Learning When to Ask: Simulation-Trained Humanoids for Mental-Health Diagnosis
Filippo Cenacchi, Deborah Richards, Longbing Cao
TL;DR
This work tackles the challenge of safely training humanoid interview agents for mental-health screening without real-world hardware wear. By simulating 276 high-fidelity MetaHuman patients in Unreal Engine 5 and optimizing a continuous control policy with uncertainty-aware, counterfactual replay, the authors compare TD3 against PPO and CEM and show substantial gains in interview completeness and social timing, while maintaining safety and robustness. Key contributions include a scalable agent-centered simulator, a safe learning loop that formalizes timing and rapport as controllable objectives, a thorough comparative study, and ablation analyses that illuminate the drivers of performance. The results suggest a viable sim-to-real path for clinician-supervised humanoid pilots, enabling rapid, repeatable exploration of probing strategies before in-clinic deployment.
Abstract
Testing humanoid robots with users is slow, causes wear, and limits iteration and diversity. Yet screening agents must master conversational timing, prosody, backchannels, and what to attend to in faces and speech for Depression and PTSD. Most simulators omit policy learning with nonverbal dynamics; many controllers chase task accuracy while underweighting trust, pacing, and rapport. We virtualise the humanoid as a conversational agent to train without hardware burden. Our agent-centred, simulation-first pipeline turns interview data into 276 Unreal Engine MetaHuman patients with synchronised speech, gaze/face, and head-torso poses, plus PHQ-8 and PCL-C flows. A perception-fusion-policy loop decides what and when to speak, when to backchannel, and how to avoid interruptions, under a safety shield. Training uses counterfactual replay (bounded nonverbal perturbations) and an uncertainty-aware turn manager that probes to reduce diagnostic ambiguity. Results are simulation-only; the humanoid is the transfer target. In comparing three controllers, a custom TD3 (Twin Delayed DDPG) outperformed PPO and CEM, achieving near-ceiling coverage with steadier pace at comparable rewards.
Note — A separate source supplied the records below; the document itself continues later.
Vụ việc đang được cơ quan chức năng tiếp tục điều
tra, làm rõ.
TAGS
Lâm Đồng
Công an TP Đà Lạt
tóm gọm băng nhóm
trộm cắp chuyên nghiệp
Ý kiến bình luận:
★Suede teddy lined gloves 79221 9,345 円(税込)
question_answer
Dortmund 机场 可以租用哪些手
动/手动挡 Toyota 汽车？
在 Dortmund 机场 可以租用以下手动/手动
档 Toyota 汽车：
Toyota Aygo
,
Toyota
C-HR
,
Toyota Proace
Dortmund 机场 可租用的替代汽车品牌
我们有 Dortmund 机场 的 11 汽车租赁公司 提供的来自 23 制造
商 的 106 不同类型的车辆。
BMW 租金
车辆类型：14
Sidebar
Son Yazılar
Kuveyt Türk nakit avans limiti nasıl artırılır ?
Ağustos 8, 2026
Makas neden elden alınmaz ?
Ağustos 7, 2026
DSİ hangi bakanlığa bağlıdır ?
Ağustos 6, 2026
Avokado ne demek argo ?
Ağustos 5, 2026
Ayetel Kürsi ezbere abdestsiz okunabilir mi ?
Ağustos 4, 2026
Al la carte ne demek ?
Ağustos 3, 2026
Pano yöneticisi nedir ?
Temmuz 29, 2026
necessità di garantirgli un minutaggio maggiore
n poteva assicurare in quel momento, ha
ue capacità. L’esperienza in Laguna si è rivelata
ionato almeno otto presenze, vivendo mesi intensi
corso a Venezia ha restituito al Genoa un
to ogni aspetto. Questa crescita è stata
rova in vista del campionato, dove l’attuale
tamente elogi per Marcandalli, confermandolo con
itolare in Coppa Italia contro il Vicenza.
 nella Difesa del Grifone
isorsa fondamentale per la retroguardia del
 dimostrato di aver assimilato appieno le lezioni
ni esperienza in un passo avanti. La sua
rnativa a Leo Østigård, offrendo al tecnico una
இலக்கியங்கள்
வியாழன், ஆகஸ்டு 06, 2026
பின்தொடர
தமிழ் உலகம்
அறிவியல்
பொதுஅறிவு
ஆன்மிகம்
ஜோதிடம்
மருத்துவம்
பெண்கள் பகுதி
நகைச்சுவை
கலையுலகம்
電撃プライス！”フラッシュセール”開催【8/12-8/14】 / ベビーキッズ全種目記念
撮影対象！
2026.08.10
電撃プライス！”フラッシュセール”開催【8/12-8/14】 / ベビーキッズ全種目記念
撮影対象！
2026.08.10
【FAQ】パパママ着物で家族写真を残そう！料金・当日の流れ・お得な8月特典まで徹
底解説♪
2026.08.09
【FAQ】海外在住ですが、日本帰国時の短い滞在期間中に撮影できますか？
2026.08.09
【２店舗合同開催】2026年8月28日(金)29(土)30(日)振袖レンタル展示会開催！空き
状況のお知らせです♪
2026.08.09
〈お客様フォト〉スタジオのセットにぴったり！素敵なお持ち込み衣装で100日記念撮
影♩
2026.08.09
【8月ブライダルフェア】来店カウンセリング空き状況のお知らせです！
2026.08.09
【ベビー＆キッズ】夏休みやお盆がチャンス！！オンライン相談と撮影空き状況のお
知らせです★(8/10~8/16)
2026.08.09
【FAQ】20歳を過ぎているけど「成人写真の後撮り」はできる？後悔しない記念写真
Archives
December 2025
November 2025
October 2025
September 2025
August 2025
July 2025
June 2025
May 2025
Decision-quality analyses show negligible turn overlap, aligned cut timing, fewer clarification prompts, and shorter waits. Performance stays stable under modality dropout and a renderer swap, and rankings hold on a held-out patient split. Contributions: (1) an agent-centred simulator that turns interviews into 276 interactive patients with bounded nonverbal counterfactuals; (2) a safe learning loop that treats timing and rapport as first-class control variables; (3) a comparative study (TD3 vs PPO/CEM) with clear gains in completeness and social timing; and (4) ablations and robustness analyses explaining the gains and enabling clinician-supervised humanoid pilots.